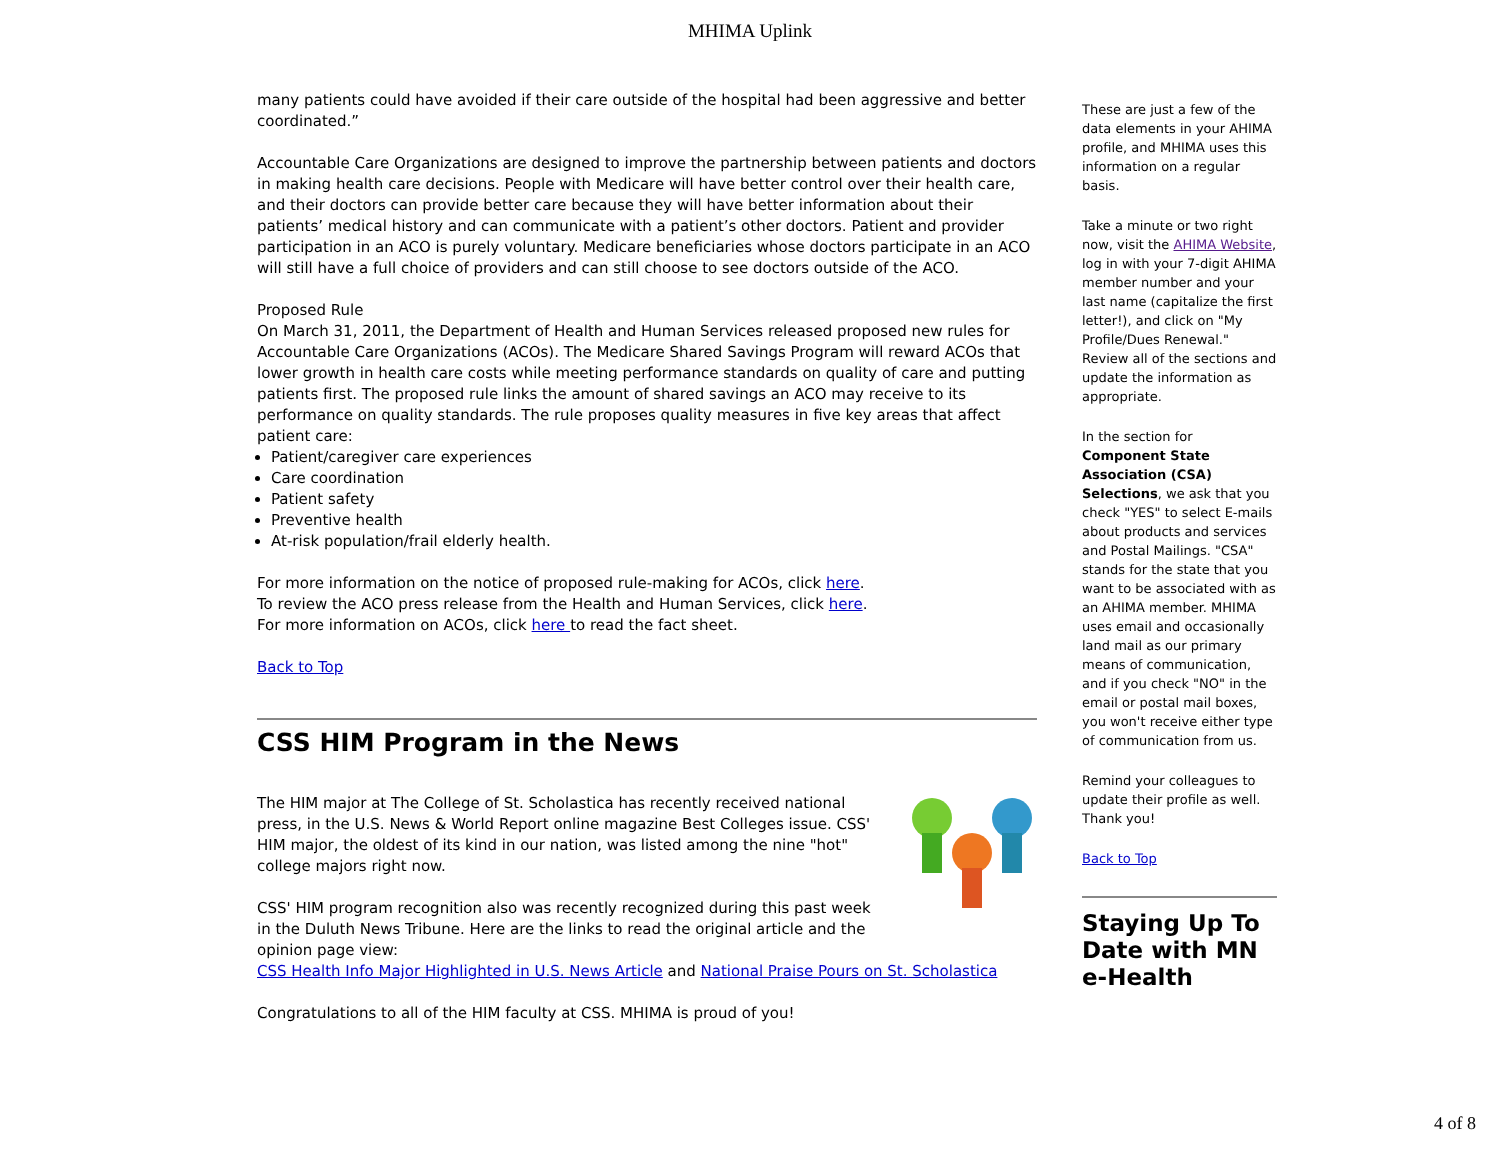MHIMA Uplink
many patients could have avoided if their care outside of the hospital had been aggressive and better coordinated.”
Accountable Care Organizations are designed to improve the partnership between patients and doctors in making health care decisions. People with Medicare will have better control over their health care, and their doctors can provide better care because they will have better information about their patients’ medical history and can communicate with a patient’s other doctors. Patient and provider participation in an ACO is purely voluntary. Medicare beneficiaries whose doctors participate in an ACO will still have a full choice of providers and can still choose to see doctors outside of the ACO.
Proposed Rule
On March 31, 2011, the Department of Health and Human Services released proposed new rules for Accountable Care Organizations (ACOs). The Medicare Shared Savings Program will reward ACOs that lower growth in health care costs while meeting performance standards on quality of care and putting patients first. The proposed rule links the amount of shared savings an ACO may receive to its performance on quality standards. The rule proposes quality measures in five key areas that affect patient care:
Patient/caregiver care experiences
Care coordination
Patient safety
Preventive health
At-risk population/frail elderly health.
For more information on the notice of proposed rule-making for ACOs, click here.
To review the ACO press release from the Health and Human Services, click here.
For more information on ACOs, click here to read the fact sheet.
Back to Top
CSS HIM Program in the News
The HIM major at The College of St. Scholastica has recently received national press, in the U.S. News & World Report online magazine Best Colleges issue. CSS' HIM major, the oldest of its kind in our nation, was listed among the nine "hot" college majors right now.
CSS' HIM program recognition also was recently recognized during this past week in the Duluth News Tribune. Here are the links to read the original article and the opinion page view:
CSS Health Info Major Highlighted in U.S. News Article and National Praise Pours on St. Scholastica
Congratulations to all of the HIM faculty at CSS. MHIMA is proud of you!
These are just a few of the data elements in your AHIMA profile, and MHIMA uses this information on a regular basis.
Take a minute or two right now, visit the AHIMA Website, log in with your 7-digit AHIMA member number and your last name (capitalize the first letter!), and click on "My Profile/Dues Renewal." Review all of the sections and update the information as appropriate.
In the section for Component State Association (CSA) Selections, we ask that you check "YES" to select E-mails about products and services and Postal Mailings. "CSA" stands for the state that you want to be associated with as an AHIMA member. MHIMA uses email and occasionally land mail as our primary means of communication, and if you check "NO" in the email or postal mail boxes, you won't receive either type of communication from us.
Remind your colleagues to update their profile as well. Thank you!
Back to Top
Staying Up To Date with MN e-Health
4 of 8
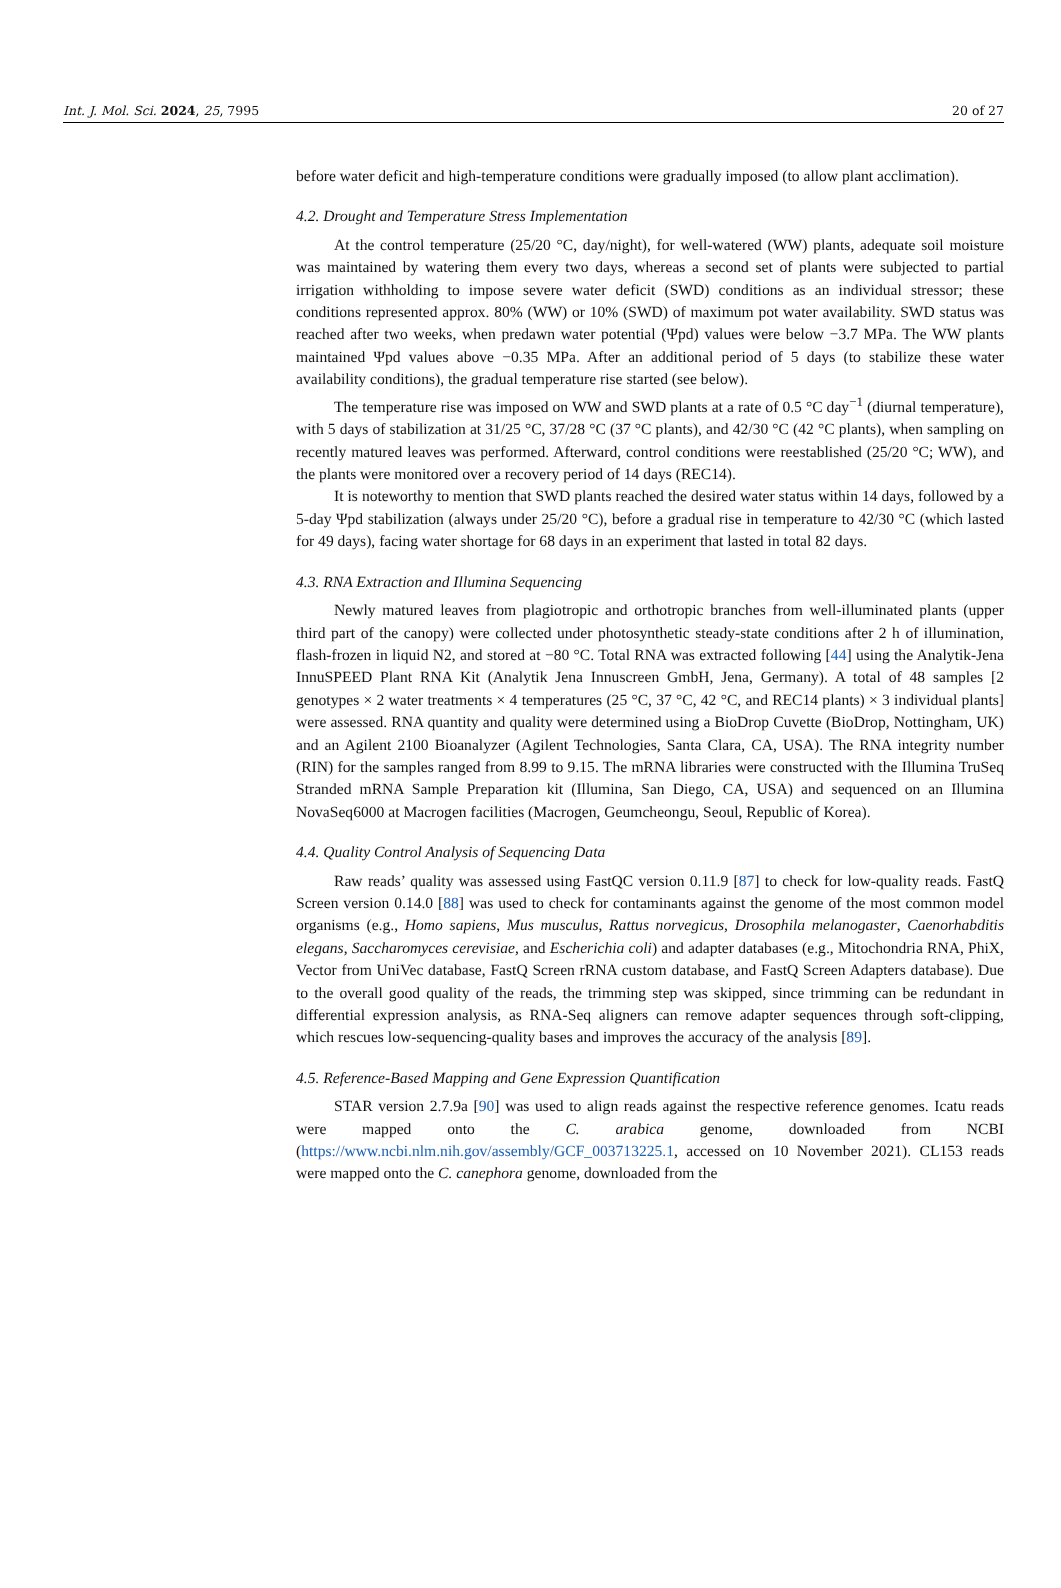Int. J. Mol. Sci. 2024, 25, 7995 20 of 27
before water deficit and high-temperature conditions were gradually imposed (to allow plant acclimation).
4.2. Drought and Temperature Stress Implementation
At the control temperature (25/20 °C, day/night), for well-watered (WW) plants, adequate soil moisture was maintained by watering them every two days, whereas a second set of plants were subjected to partial irrigation withholding to impose severe water deficit (SWD) conditions as an individual stressor; these conditions represented approx. 80% (WW) or 10% (SWD) of maximum pot water availability. SWD status was reached after two weeks, when predawn water potential (Ψpd) values were below −3.7 MPa. The WW plants maintained Ψpd values above −0.35 MPa. After an additional period of 5 days (to stabilize these water availability conditions), the gradual temperature rise started (see below).
The temperature rise was imposed on WW and SWD plants at a rate of 0.5 °C day<sup>−1</sup> (diurnal temperature), with 5 days of stabilization at 31/25 °C, 37/28 °C (37 °C plants), and 42/30 °C (42 °C plants), when sampling on recently matured leaves was performed. Afterward, control conditions were reestablished (25/20 °C; WW), and the plants were monitored over a recovery period of 14 days (REC14).
It is noteworthy to mention that SWD plants reached the desired water status within 14 days, followed by a 5-day Ψpd stabilization (always under 25/20 °C), before a gradual rise in temperature to 42/30 °C (which lasted for 49 days), facing water shortage for 68 days in an experiment that lasted in total 82 days.
4.3. RNA Extraction and Illumina Sequencing
Newly matured leaves from plagiotropic and orthotropic branches from well-illuminated plants (upper third part of the canopy) were collected under photosynthetic steady-state conditions after 2 h of illumination, flash-frozen in liquid N2, and stored at −80 °C. Total RNA was extracted following [44] using the Analytik-Jena InnuSPEED Plant RNA Kit (Analytik Jena Innuscreen GmbH, Jena, Germany). A total of 48 samples [2 genotypes × 2 water treatments × 4 temperatures (25 °C, 37 °C, 42 °C, and REC14 plants) × 3 individual plants] were assessed. RNA quantity and quality were determined using a BioDrop Cuvette (BioDrop, Nottingham, UK) and an Agilent 2100 Bioanalyzer (Agilent Technologies, Santa Clara, CA, USA). The RNA integrity number (RIN) for the samples ranged from 8.99 to 9.15. The mRNA libraries were constructed with the Illumina TruSeq Stranded mRNA Sample Preparation kit (Illumina, San Diego, CA, USA) and sequenced on an Illumina NovaSeq6000 at Macrogen facilities (Macrogen, Geumcheongu, Seoul, Republic of Korea).
4.4. Quality Control Analysis of Sequencing Data
Raw reads’ quality was assessed using FastQC version 0.11.9 [87] to check for low-quality reads. FastQ Screen version 0.14.0 [88] was used to check for contaminants against the genome of the most common model organisms (e.g., Homo sapiens, Mus musculus, Rattus norvegicus, Drosophila melanogaster, Caenorhabditis elegans, Saccharomyces cerevisiae, and Escherichia coli) and adapter databases (e.g., Mitochondria RNA, PhiX, Vector from UniVec database, FastQ Screen rRNA custom database, and FastQ Screen Adapters database). Due to the overall good quality of the reads, the trimming step was skipped, since trimming can be redundant in differential expression analysis, as RNA-Seq aligners can remove adapter sequences through soft-clipping, which rescues low-sequencing-quality bases and improves the accuracy of the analysis [89].
4.5. Reference-Based Mapping and Gene Expression Quantification
STAR version 2.7.9a [90] was used to align reads against the respective reference genomes. Icatu reads were mapped onto the C. arabica genome, downloaded from NCBI (https://www.ncbi.nlm.nih.gov/assembly/GCF_003713225.1, accessed on 10 November 2021). CL153 reads were mapped onto the C. canephora genome, downloaded from the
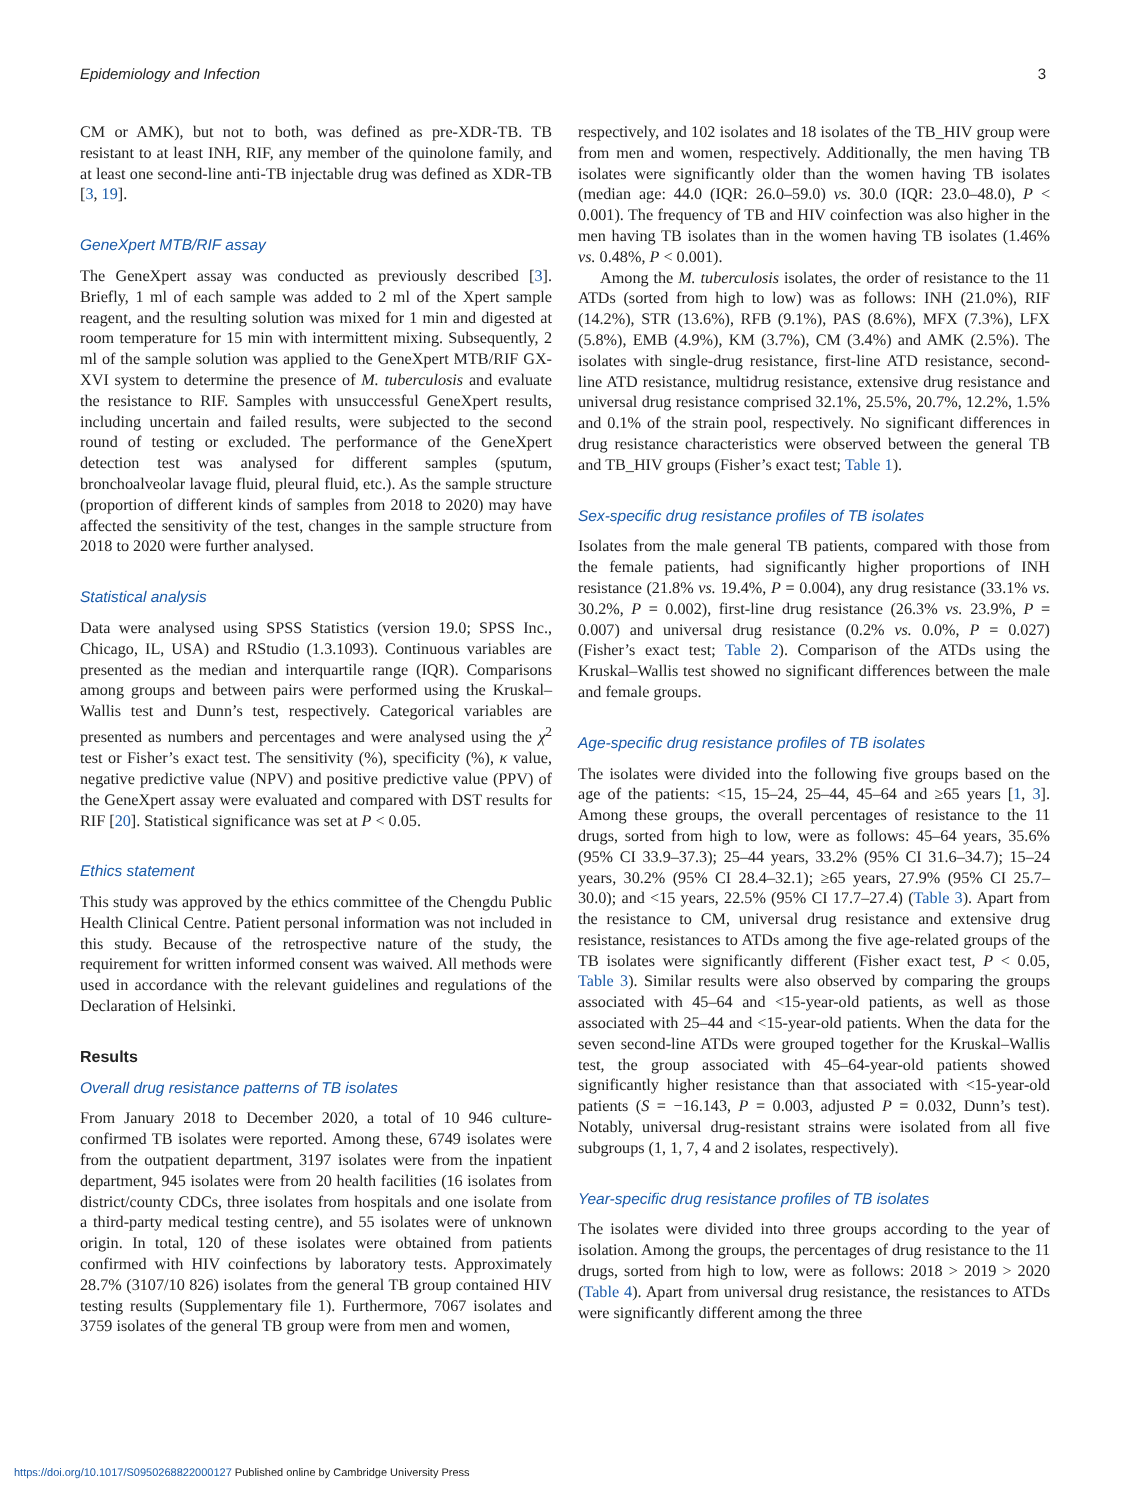Epidemiology and Infection 3
CM or AMK), but not to both, was defined as pre-XDR-TB. TB resistant to at least INH, RIF, any member of the quinolone family, and at least one second-line anti-TB injectable drug was defined as XDR-TB [3, 19].
GeneXpert MTB/RIF assay
The GeneXpert assay was conducted as previously described [3]. Briefly, 1 ml of each sample was added to 2 ml of the Xpert sample reagent, and the resulting solution was mixed for 1 min and digested at room temperature for 15 min with intermittent mixing. Subsequently, 2 ml of the sample solution was applied to the GeneXpert MTB/RIF GX-XVI system to determine the presence of M. tuberculosis and evaluate the resistance to RIF. Samples with unsuccessful GeneXpert results, including uncertain and failed results, were subjected to the second round of testing or excluded. The performance of the GeneXpert detection test was analysed for different samples (sputum, bronchoalveolar lavage fluid, pleural fluid, etc.). As the sample structure (proportion of different kinds of samples from 2018 to 2020) may have affected the sensitivity of the test, changes in the sample structure from 2018 to 2020 were further analysed.
Statistical analysis
Data were analysed using SPSS Statistics (version 19.0; SPSS Inc., Chicago, IL, USA) and RStudio (1.3.1093). Continuous variables are presented as the median and interquartile range (IQR). Comparisons among groups and between pairs were performed using the Kruskal–Wallis test and Dunn’s test, respectively. Categorical variables are presented as numbers and percentages and were analysed using the χ<sup>2</sup> test or Fisher’s exact test. The sensitivity (%), specificity (%), κ value, negative predictive value (NPV) and positive predictive value (PPV) of the GeneXpert assay were evaluated and compared with DST results for RIF [20]. Statistical significance was set at P < 0.05.
Ethics statement
This study was approved by the ethics committee of the Chengdu Public Health Clinical Centre. Patient personal information was not included in this study. Because of the retrospective nature of the study, the requirement for written informed consent was waived. All methods were used in accordance with the relevant guidelines and regulations of the Declaration of Helsinki.
Results
Overall drug resistance patterns of TB isolates
From January 2018 to December 2020, a total of 10 946 culture-confirmed TB isolates were reported. Among these, 6749 isolates were from the outpatient department, 3197 isolates were from the inpatient department, 945 isolates were from 20 health facilities (16 isolates from district/county CDCs, three isolates from hospitals and one isolate from a third-party medical testing centre), and 55 isolates were of unknown origin. In total, 120 of these isolates were obtained from patients confirmed with HIV coinfections by laboratory tests. Approximately 28.7% (3107/10 826) isolates from the general TB group contained HIV testing results (Supplementary file 1). Furthermore, 7067 isolates and 3759 isolates of the general TB group were from men and women,
respectively, and 102 isolates and 18 isolates of the TB_HIV group were from men and women, respectively. Additionally, the men having TB isolates were significantly older than the women having TB isolates (median age: 44.0 (IQR: 26.0–59.0) vs. 30.0 (IQR: 23.0–48.0), P < 0.001). The frequency of TB and HIV coinfection was also higher in the men having TB isolates than in the women having TB isolates (1.46% vs. 0.48%, P < 0.001).
Among the M. tuberculosis isolates, the order of resistance to the 11 ATDs (sorted from high to low) was as follows: INH (21.0%), RIF (14.2%), STR (13.6%), RFB (9.1%), PAS (8.6%), MFX (7.3%), LFX (5.8%), EMB (4.9%), KM (3.7%), CM (3.4%) and AMK (2.5%). The isolates with single-drug resistance, first-line ATD resistance, second-line ATD resistance, multidrug resistance, extensive drug resistance and universal drug resistance comprised 32.1%, 25.5%, 20.7%, 12.2%, 1.5% and 0.1% of the strain pool, respectively. No significant differences in drug resistance characteristics were observed between the general TB and TB_HIV groups (Fisher’s exact test; Table 1).
Sex-specific drug resistance profiles of TB isolates
Isolates from the male general TB patients, compared with those from the female patients, had significantly higher proportions of INH resistance (21.8% vs. 19.4%, P = 0.004), any drug resistance (33.1% vs. 30.2%, P = 0.002), first-line drug resistance (26.3% vs. 23.9%, P = 0.007) and universal drug resistance (0.2% vs. 0.0%, P = 0.027) (Fisher’s exact test; Table 2). Comparison of the ATDs using the Kruskal–Wallis test showed no significant differences between the male and female groups.
Age-specific drug resistance profiles of TB isolates
The isolates were divided into the following five groups based on the age of the patients: <15, 15–24, 25–44, 45–64 and ≥65 years [1, 3]. Among these groups, the overall percentages of resistance to the 11 drugs, sorted from high to low, were as follows: 45–64 years, 35.6% (95% CI 33.9–37.3); 25–44 years, 33.2% (95% CI 31.6–34.7); 15–24 years, 30.2% (95% CI 28.4–32.1); ≥65 years, 27.9% (95% CI 25.7–30.0); and <15 years, 22.5% (95% CI 17.7–27.4) (Table 3). Apart from the resistance to CM, universal drug resistance and extensive drug resistance, resistances to ATDs among the five age-related groups of the TB isolates were significantly different (Fisher exact test, P < 0.05, Table 3). Similar results were also observed by comparing the groups associated with 45–64 and <15-year-old patients, as well as those associated with 25–44 and <15-year-old patients. When the data for the seven second-line ATDs were grouped together for the Kruskal–Wallis test, the group associated with 45–64-year-old patients showed significantly higher resistance than that associated with <15-year-old patients (S = −16.143, P = 0.003, adjusted P = 0.032, Dunn’s test). Notably, universal drug-resistant strains were isolated from all five subgroups (1, 1, 7, 4 and 2 isolates, respectively).
Year-specific drug resistance profiles of TB isolates
The isolates were divided into three groups according to the year of isolation. Among the groups, the percentages of drug resistance to the 11 drugs, sorted from high to low, were as follows: 2018 > 2019 > 2020 (Table 4). Apart from universal drug resistance, the resistances to ATDs were significantly different among the three
https://doi.org/10.1017/S0950268822000127 Published online by Cambridge University Press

## PROMPT
Starting from the line holding "Year-specific drug resistance", restate the remaining lines of the data word for word, including the last.

## RESPONSE BOX
Year-specific drug resistance profiles of TB isolates
The isolates were divided into three groups according to the year of isolation. Among the groups, the percentages of drug resistance to the 11 drugs, sorted from high to low, were as follows: 2018 > 2019 > 2020 (Table 4). Apart from universal drug resistance, the resistances to ATDs were significantly different among the three
https://doi.org/10.1017/S0950268822000127 Published online by Cambridge University Press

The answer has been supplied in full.